BY: Citizens Count
Beginning with George Washington in 1796, elected officials have a longstanding tradition of warning voters of a partisan apocalypse.
In his farewell address Washington said political parties would enable “cunning, ambitious, and unprincipled men” to destroy democracy.
Gov. Chris Sununu echoed that sentiment in his 2019 inaugural address when he said New Hampshire must “rise above negativity and partisanship.”
(Of course, Democrats don’t see Sununu as a bipartisan leader. After the governor’s 2019 budget address, House Majority Leader Doug Ley said, “For a speech that was billed by him to be above partisanship, it was one of the most highly partisan budget speeches I've heard.”)
We’ve been hearing the warnings for over two centuries – is the partisan apocalypse nigh?
We decided to explore the hard data behind the issue and found that based on at least one measure of partisanship, the New Hampshire House of Representatives is getting more partisan, but the New Hampshire Senate is not. The Senate is also less partisan overall.

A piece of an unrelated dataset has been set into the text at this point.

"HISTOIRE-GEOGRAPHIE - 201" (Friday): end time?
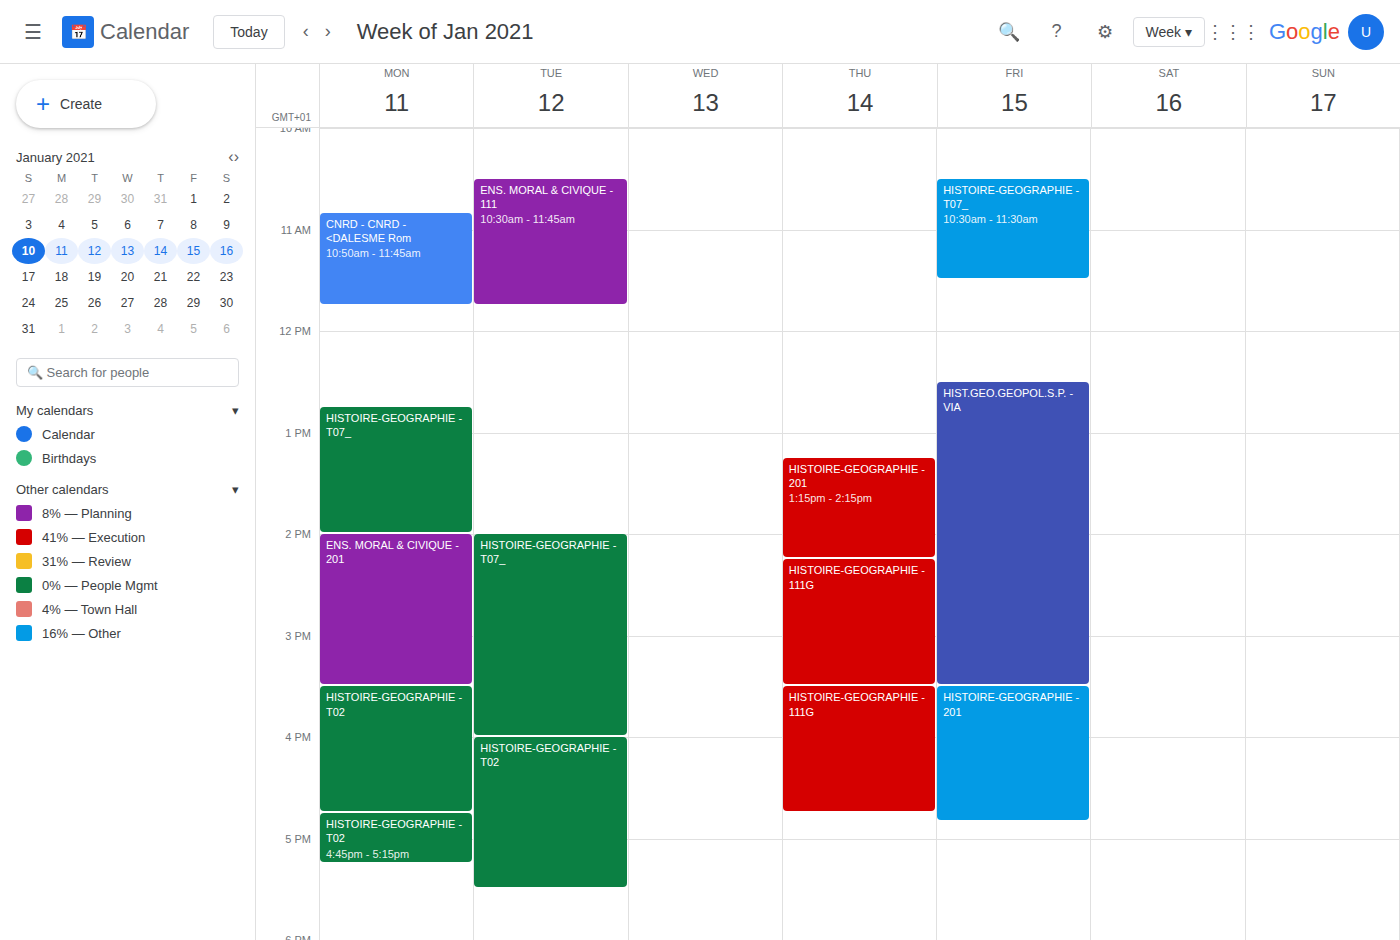
4:50 PM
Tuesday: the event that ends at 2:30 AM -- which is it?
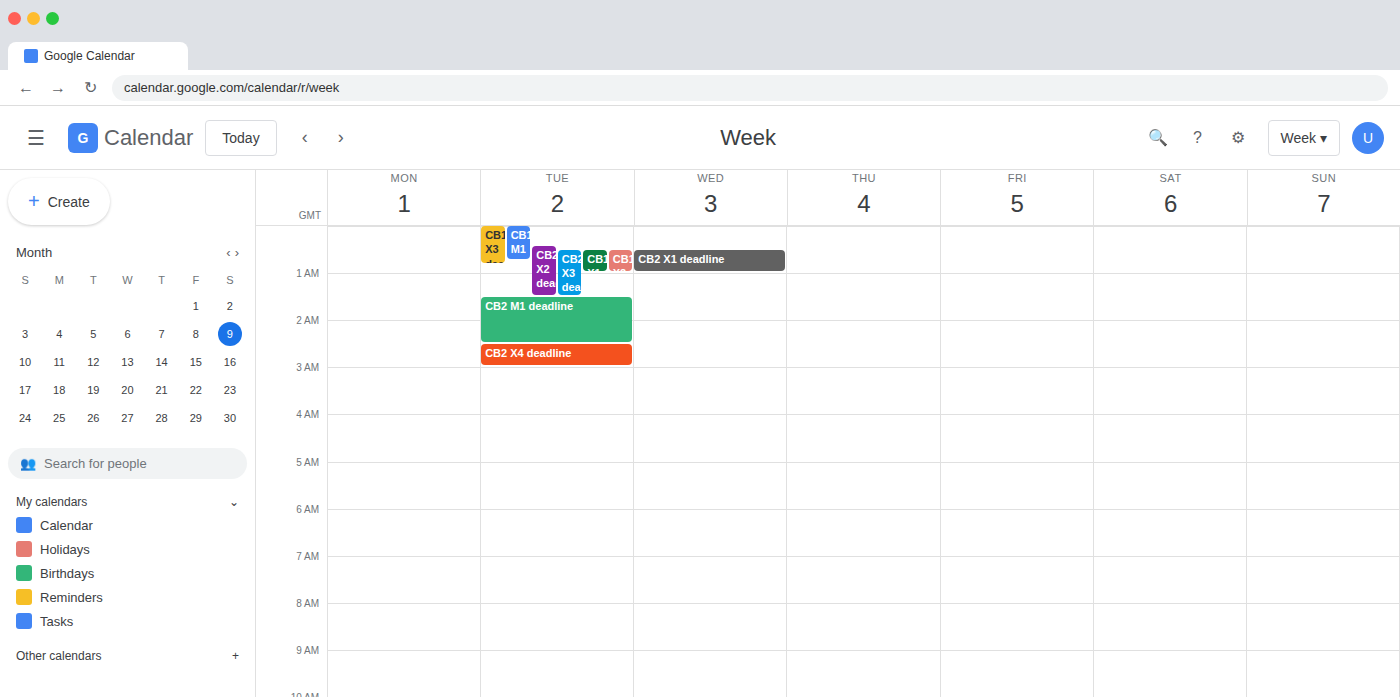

Measuring partisanship in NH
There are many different ways to measure partisanship and political polarization, but arguably the most well-known is the “party unity” measure from Congressional Quarterly. Party unity is the percentage of votes in each legislative session in which a majority of one party opposed a majority of the other party. This reflects how often legislators drew a sharp line in the sand based on party, with few legislators crossing party lines.
In the past twenty years, party unity has fluctuated in the New Hampshire House of Representatives and Senate, with some clear highs and lows.
So far in 2019 (through April 4), House party unity is at twenty-year high (88%). Party unity was lowest in 2004 (61%). A linear trendline shows partisanship is increasing in the House over time, although it was on a downward trend from 2014 through 2017.
During the same twenty year time period, Senate party unity has stayed roughly level. Party unity was lowest in 2010 (52%) and highest in 2011 (73%). In 2019 Senate party unity is 65% so far.
What influences partisanship in NH?
There are dozens of factors that likely influence partisanship in the New Hampshire House and Senate. Without controlling for those factors, it’s impossible to reach a firm conclusion as to what is making the New Hampshire House more partisan and keeping the Senate on an even keel.
However, it’s easy to speculate.
Overall the Senate may be less partisan than the House because it is a smaller body, and each senator represents a large number of citizens spanning a broad political spectrum. In the House, each representative has a small constituency – just over 3,000 – so they don’t have to appeal to as broad a group of voters.
It is also possible the House has a higher party unity score because representatives often have less political experience than senators, and certainly fewer staff to help them process bills. This lack of resources may lead them to rely more heavily on party guidance when deciding how to vote.
It’s also possible that increased partisanship at the national level might ‘trickle down’ to state legislatures. For example, House and Senate party unity was very high in 2011. This immediately followed the start of the national Tea Party movement, including the election of Bill O’Brien as Speaker of the House.
Broader economic trends or a balance of power across different branches of government, which requires compromise in order to get anything done, could also be a factor. Party unity was very low in the House and Senate in 2000. This was a time of economic prosperity, and there was an even balance of political power in New Hampshire government. Democrat Jeanne Shaheen served in the governor’s office, Republicans controlled the House, and the Senate was split down the middle.
Is partisanship hurting NH?
Despite George Washington’s warnings, partisanship is not necessarily terrible for democracy. Whenever political parties disagree on an issue, it gives voters a clear choice. There is some evidence that a strong partisan divide increases voter turnout – after all, there was record high turnout for the 2018 midterm elections, when partisanship was very high.
Also, the increase in partisanship in the New Hampshire House is not inevitable. If voters are suspicious of partisanship, they can elect officials committed to bipartisanship. They can also influence how their legislators vote by attending public hearings, writing letters, calling, and encouraging other voters to do the same.
George Washington’s farewell address can give us some more guidance here: “In proportion as the structure of a government gives force to public opinion, it is essential that public opinion should be enlightened.” Citizens Count is committed to making it easier for citizens to enlighten themselves and develop informed opinions about the issues, regardless of where they fall on the political spectrum. We invite you to explore our nonpartisan information on bills, candidates an elected officials at CitizensCount.org.
Note: An earlier edition of this article calculated party unity through March 21, 2019. The article was updated April 4, 2019 to include all of the House and Senate roll call votes through Crossover Day.